━━━━━ TEXT FOR ANALYSIS ━━━━━

Upon the closing of the Merger, it is anticipated that Richard M. Rose, M.D.,
President and Chief Executive Officer of SCI, will be named President and Chief
Executive Officer of CytoTherapeutics; Seth A. Rudnick, M.D., CTI's current
Chairman and Chief Executive Officer, will continue to serve as Chairman of its
Board of Directors.
Upon the consummation of the Merger, it is anticipated that CTI will enter into
consulting arrangements with the principal scientific founders of SCI including,
without limitation, Irving Weissman, M.D., of Stanford University and Fred Gage,
Ph.D., of Salk Institute. Under the terms of the proposed consulting
arrangements, Dr. Weissman will also serve as a member of CTI's Board of
Directors and as Chairman of CTI's Scientific Advisory Board and Dr. Gage will
join CTI's Scientific Advisory Board.
To attract and retain Drs. Rose, Weissman, Gage and other employees and
consultants necessary to move CTI's expanded stem cell program forward, CTI
expects to award performance-based options to acquire a total of approximately
two million shares of CTI common stock, at an exercise price equal to the price
of CTI common stock at the time of grant; substantially all of these options
will vest and become exercisable only on the achievement of specified milestones
related to the stem cell program, such as corporate partnering events, the
initiation of clinical trials and regulatory filings and approvals.

━━━━━

* WHAT YOU NEED TO DO:
1. Name every person identified by name in the merger passage.
2. In the merger passage, replace "anticipated" with "expected" and write out the part that opens with the words "Upon the closing" and closes with "Board of Directors.".
The data below is separate material, not part of the merger passage.

━━━━━ DATASET EXTRACT ━━━━━

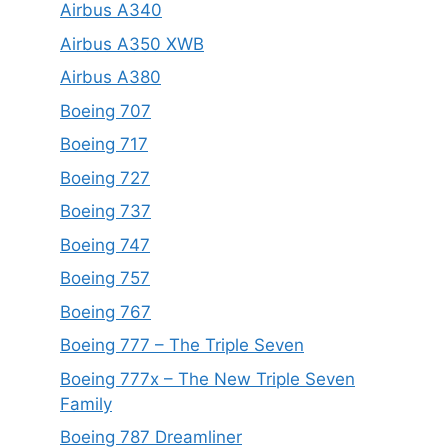
Airbus A340
Airbus A350 XWB
Airbus A380
Boeing 707
Boeing 717
Boeing 727
Boeing 737
Boeing 747
Boeing 757
Boeing 767
Boeing 777 – The Triple Seven
Boeing 777x – The New Triple Seven
Family
Boeing 787 Dreamliner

━━━━━

* SOLUTIONS PER TASK:
1. Richard M. Rose, Seth A. Rudnick, Irving Weissman, Fred Gage

2.
Upon the closing of the Merger, it is expected that Richard M. Rose, M.D.,
President and Chief Executive Officer of SCI, will be named President and Chief
Executive Officer of CytoTherapeutics; Seth A. Rudnick, M.D., CTI's current
Chairman and Chief Executive Officer, will continue to serve as Chairman of its
Board of Directors.